* _Data provided_

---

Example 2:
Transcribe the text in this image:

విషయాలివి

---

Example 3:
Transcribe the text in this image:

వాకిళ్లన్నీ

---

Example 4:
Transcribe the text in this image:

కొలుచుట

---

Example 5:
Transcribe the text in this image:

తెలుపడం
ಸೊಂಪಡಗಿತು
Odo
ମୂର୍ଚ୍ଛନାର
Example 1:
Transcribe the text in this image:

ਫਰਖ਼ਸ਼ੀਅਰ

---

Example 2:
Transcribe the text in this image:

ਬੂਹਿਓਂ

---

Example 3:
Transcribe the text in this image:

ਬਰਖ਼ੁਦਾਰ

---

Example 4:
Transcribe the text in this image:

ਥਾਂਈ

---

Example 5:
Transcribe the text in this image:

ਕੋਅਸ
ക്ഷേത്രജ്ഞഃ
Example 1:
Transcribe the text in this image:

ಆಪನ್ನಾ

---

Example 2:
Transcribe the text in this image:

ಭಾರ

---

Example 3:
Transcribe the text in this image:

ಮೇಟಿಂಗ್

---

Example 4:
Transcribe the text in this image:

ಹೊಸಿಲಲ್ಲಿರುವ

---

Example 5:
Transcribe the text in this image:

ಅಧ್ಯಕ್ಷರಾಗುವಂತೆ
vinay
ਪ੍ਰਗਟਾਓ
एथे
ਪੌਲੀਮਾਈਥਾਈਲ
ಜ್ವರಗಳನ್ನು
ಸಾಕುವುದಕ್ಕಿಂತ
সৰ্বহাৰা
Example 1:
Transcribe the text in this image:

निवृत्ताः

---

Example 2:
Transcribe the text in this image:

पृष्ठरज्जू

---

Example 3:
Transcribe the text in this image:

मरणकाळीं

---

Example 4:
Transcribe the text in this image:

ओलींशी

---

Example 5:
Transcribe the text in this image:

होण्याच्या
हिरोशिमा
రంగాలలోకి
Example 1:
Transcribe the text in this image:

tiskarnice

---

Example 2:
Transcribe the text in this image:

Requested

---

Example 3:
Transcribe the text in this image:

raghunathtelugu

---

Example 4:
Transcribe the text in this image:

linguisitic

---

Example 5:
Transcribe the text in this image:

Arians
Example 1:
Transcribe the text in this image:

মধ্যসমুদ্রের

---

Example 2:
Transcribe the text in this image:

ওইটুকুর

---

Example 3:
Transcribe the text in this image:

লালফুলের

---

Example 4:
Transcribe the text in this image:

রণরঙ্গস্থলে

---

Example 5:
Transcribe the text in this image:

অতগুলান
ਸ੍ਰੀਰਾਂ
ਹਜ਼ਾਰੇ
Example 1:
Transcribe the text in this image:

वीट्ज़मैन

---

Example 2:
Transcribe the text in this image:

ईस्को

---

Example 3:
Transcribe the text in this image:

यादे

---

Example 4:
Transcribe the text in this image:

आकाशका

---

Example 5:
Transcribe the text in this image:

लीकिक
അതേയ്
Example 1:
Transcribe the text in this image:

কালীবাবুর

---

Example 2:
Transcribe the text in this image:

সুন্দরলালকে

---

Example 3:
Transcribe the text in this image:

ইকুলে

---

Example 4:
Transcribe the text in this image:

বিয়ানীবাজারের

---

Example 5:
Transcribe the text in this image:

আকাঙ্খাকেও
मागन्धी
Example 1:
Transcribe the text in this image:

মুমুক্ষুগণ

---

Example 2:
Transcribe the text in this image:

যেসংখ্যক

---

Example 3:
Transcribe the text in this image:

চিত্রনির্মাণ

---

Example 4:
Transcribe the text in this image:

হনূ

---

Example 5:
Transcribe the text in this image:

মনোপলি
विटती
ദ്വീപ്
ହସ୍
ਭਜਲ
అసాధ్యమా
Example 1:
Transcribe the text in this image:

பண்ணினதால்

* _Task requirements_
Nothing in the data may be left out; copy every line exactly.

* _Answer to this task_
---

Example 2:
Transcribe the text in this image:

విషయాలివి

---

Example 3:
Transcribe the text in this image:

వాకిళ్లన్నీ

---

Example 4:
Transcribe the text in this image:

కొలుచుట

---

Example 5:
Transcribe the text in this image:

తెలుపడం
ಸೊಂಪಡಗಿತು
Odo
ମୂର୍ଚ୍ଛନାର
Example 1:
Transcribe the text in this image:

ਫਰਖ਼ਸ਼ੀਅਰ

---

Example 2:
Transcribe the text in this image:

ਬੂਹਿਓਂ

---

Example 3:
Transcribe the text in this image:

ਬਰਖ਼ੁਦਾਰ

---

Example 4:
Transcribe the text in this image:

ਥਾਂਈ

---

Example 5:
Transcribe the text in this image:

ਕੋਅਸ
ക്ഷേത്രജ്ഞഃ
Example 1:
Transcribe the text in this image:

ಆಪನ್ನಾ

---

Example 2:
Transcribe the text in this image:

ಭಾರ

---

Example 3:
Transcribe the text in this image:

ಮೇಟಿಂಗ್

---

Example 4:
Transcribe the text in this image:

ಹೊಸಿಲಲ್ಲಿರುವ

---

Example 5:
Transcribe the text in this image:

ಅಧ್ಯಕ್ಷರಾಗುವಂತೆ
vinay
ਪ੍ਰਗਟਾਓ
एथे
ਪੌਲੀਮਾਈਥਾਈਲ
ಜ್ವರಗಳನ್ನು
ಸಾಕುವುದಕ್ಕಿಂತ
সৰ্বহাৰা
Example 1:
Transcribe the text in this image:

निवृत्ताः

---

Example 2:
Transcribe the text in this image:

पृष्ठरज्जू

---

Example 3:
Transcribe the text in this image:

मरणकाळीं

---

Example 4:
Transcribe the text in this image:

ओलींशी

---

Example 5:
Transcribe the text in this image:

होण्याच्या
हिरोशिमा
రంగాలలోకి
Example 1:
Transcribe the text in this image:

tiskarnice

---

Example 2:
Transcribe the text in this image:

Requested

---

Example 3:
Transcribe the text in this image:

raghunathtelugu

---

Example 4:
Transcribe the text in this image:

linguisitic

---

Example 5:
Transcribe the text in this image:

Arians
Example 1:
Transcribe the text in this image:

মধ্যসমুদ্রের

---

Example 2:
Transcribe the text in this image:

ওইটুকুর

---

Example 3:
Transcribe the text in this image:

লালফুলের

---

Example 4:
Transcribe the text in this image:

রণরঙ্গস্থলে

---

Example 5:
Transcribe the text in this image:

অতগুলান
ਸ੍ਰੀਰਾਂ
ਹਜ਼ਾਰੇ
Example 1:
Transcribe the text in this image:

वीट्ज़मैन

---

Example 2:
Transcribe the text in this image:

ईस्को

---

Example 3:
Transcribe the text in this image:

यादे

---

Example 4:
Transcribe the text in this image:

आकाशका

---

Example 5:
Transcribe the text in this image:

लीकिक
അതേയ്
Example 1:
Transcribe the text in this image:

কালীবাবুর

---

Example 2:
Transcribe the text in this image:

সুন্দরলালকে

---

Example 3:
Transcribe the text in this image:

ইকুলে

---

Example 4:
Transcribe the text in this image:

বিয়ানীবাজারের

---

Example 5:
Transcribe the text in this image:

আকাঙ্খাকেও
मागन्धी
Example 1:
Transcribe the text in this image:

মুমুক্ষুগণ

---

Example 2:
Transcribe the text in this image:

যেসংখ্যক

---

Example 3:
Transcribe the text in this image:

চিত্রনির্মাণ

---

Example 4:
Transcribe the text in this image:

হনূ

---

Example 5:
Transcribe the text in this image:

মনোপলি
विटती
ദ്വീപ്
ହସ୍
ਭਜਲ
అసాధ్యమా
Example 1:
Transcribe the text in this image:

பண்ணினதால்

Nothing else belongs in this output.